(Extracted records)

BEGIN

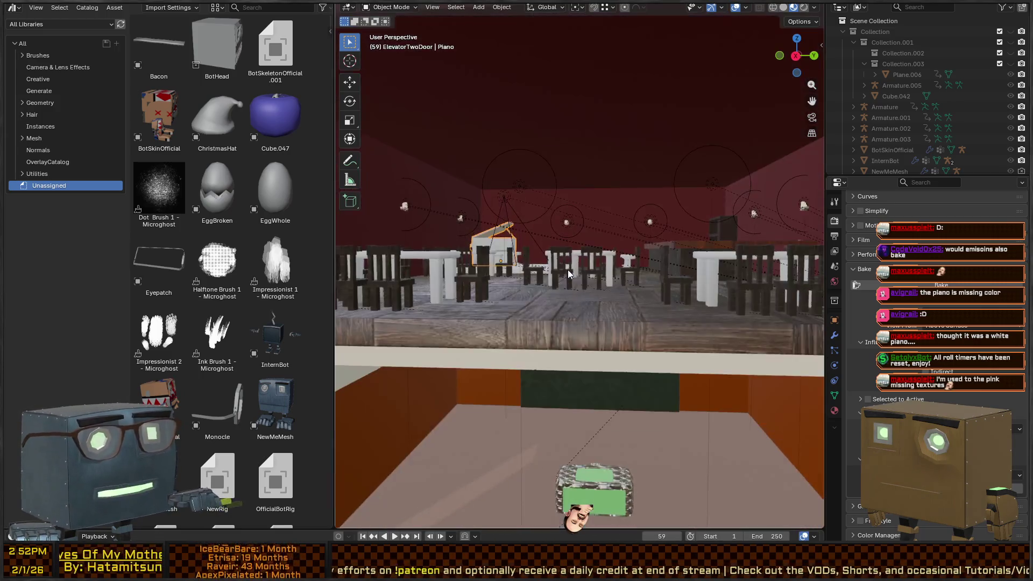
{"action": "mouse_move", "coordinate": [567, 269]}
{"action": "left_mouse_down"}
{"action": "mouse_move", "coordinate": [560, 288]}
{"action": "mouse_move", "coordinate": [584, 271]}
{"action": "left_mouse_up"}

END

What this task involves: Please provide nothing but the number of lines in the records that hold the string "coordinate".

Written response: 3